In GNU C you can use GNU C designated initializers
在GNU C中,您可以使用GNU C指定的初始化程序
int array[90] = {[0 ... sizeof array - 1] = -1};
after initialization:
int i;
for (i = 0; i < sizeof array / sizeof *array; i++)
{
array[i] = -1;
}
#3
3
It hurts to write this, but you could always use a macro
写这个很痛,但你总是可以使用宏
#define FILL(arr, val) \
for(int i_##arr = 0; i_##arr < sizeof arr / sizeof *arr; ++i_##arr) \
{ \
arr[i_##arr] = val;\
}
Then in other code:
然后在其他代码中:
int array[90];
FILL(array, -1);
#4
1
90 words isn't much memory. You're likely to use a good fraction of your time allocating/de-allocating the memory. Putting it on the stack is probably faster than dynamically creating the memory. I'd see if a for loop or Omkant's answer would work. If it turns out to really be the bottleneck, then you can start to optimize.
90字的记忆力不多。您可能会花费大量时间来分配/取消分配内存。将它放在堆栈上可能比动态创建内存要快。我会看看for循环或Omkant的答案是否有效。如果它真的是瓶颈,那么你可以开始优化。
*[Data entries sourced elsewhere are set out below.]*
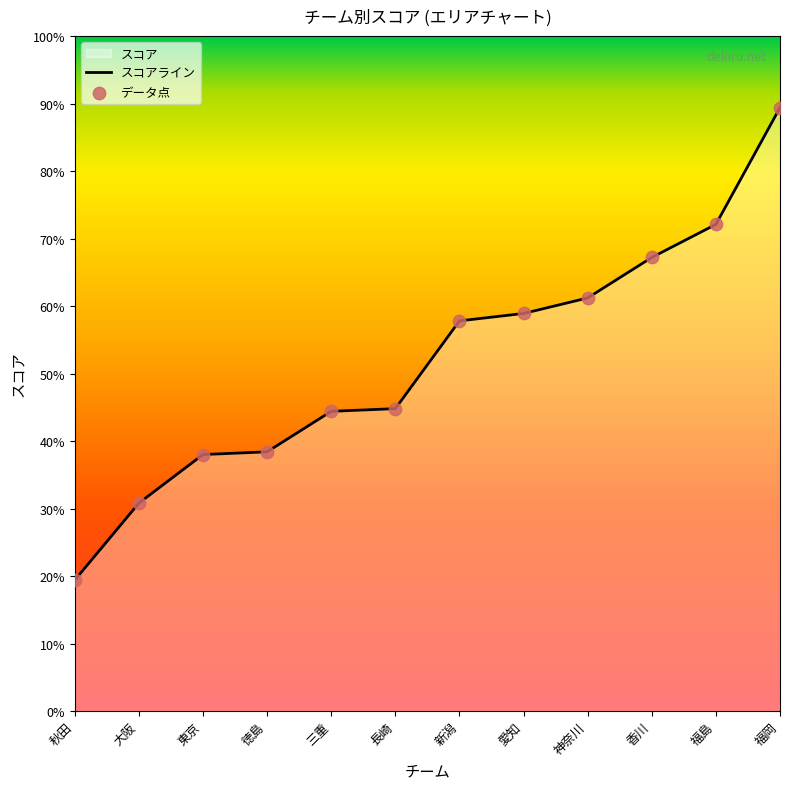

Between 福岡 and 愛知, which is larger?

福岡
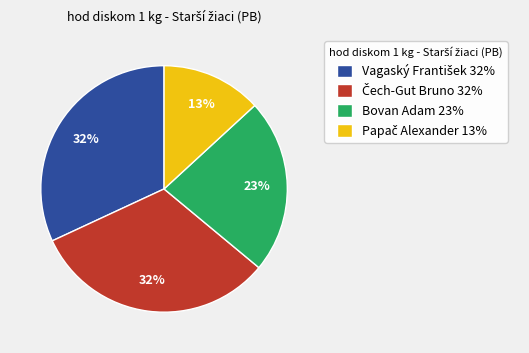

To the nearest percent, what is the average slice percentage?

25%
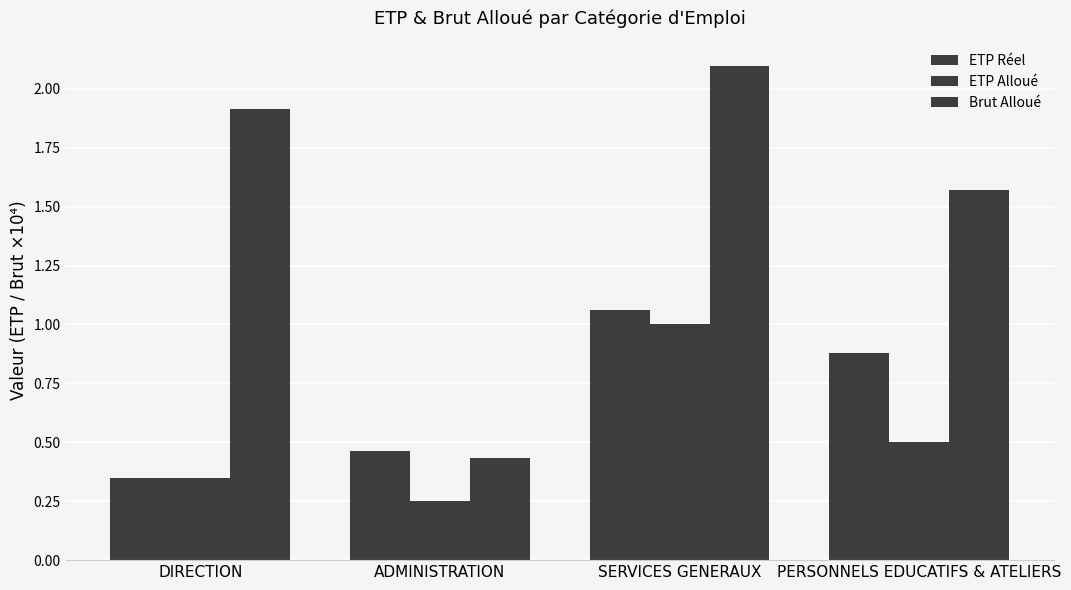

What is the label of the 3rd bar from the left?

SERVICES GENERAUX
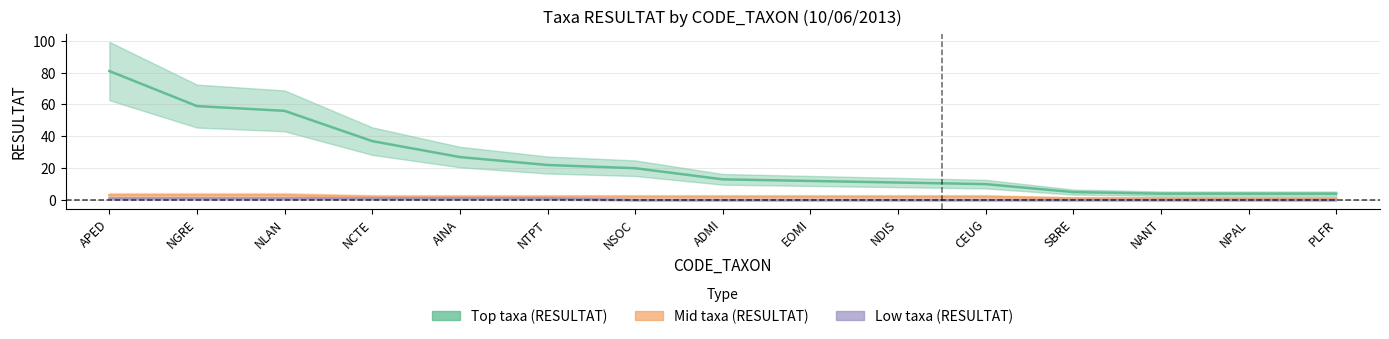

Reading right to left, transcribe all the data shown in this chart.

Top taxa (RESULTAT): PLFR=4	NPAL=4	NANT=4	SBRE=5	CEUG=10	NDIS=11	EOMI=12	ADMI=13	NSOC=20	NTPT=22	AINA=27	NCTE=37	NLAN=56	NGRE=59	APED=81
Mid taxa (RESULTAT): PLFR=1	NPAL=1	NANT=1	SBRE=1	CEUG=2	NDIS=2	EOMI=2	ADMI=2	NSOC=2	NTPT=2	AINA=2	NCTE=2	NLAN=3	NGRE=3	APED=3
Low taxa (RESULTAT): PLFR=0	NPAL=0	NANT=0	SBRE=0	CEUG=0	NDIS=0	EOMI=0	ADMI=0	NSOC=0	NTPT=1	AINA=1	NCTE=1	NLAN=1	NGRE=1	APED=1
for (i = 0; i < 90; ++i) { array[i] = -1; }
#5
1
memset( array, -1 , sizeof(array) ) ;
It can be used for initialising with 0 or -1
它可用于初始化为0或-1
#6
1
There is no simple way, calloc only initializes to 0.
没有简单的方法,calloc只初始化为0。
you can do
你可以做
int *array = malloc(sizeof(int)*size);
for (i=0;i<size;i++) array[i] = -1;
or
memset(array,-1,sizeof(int)*size);
You can use memset BUT it only works if you want to use the values "0" or "-1", otherwise it won't work as expected because memset sets the same value for all the bytes.
您可以使用memset但它只在您想使用值“0”或“-1”时才有效,否则它将无法正常工作,因为memset为所有字节设置相同的值。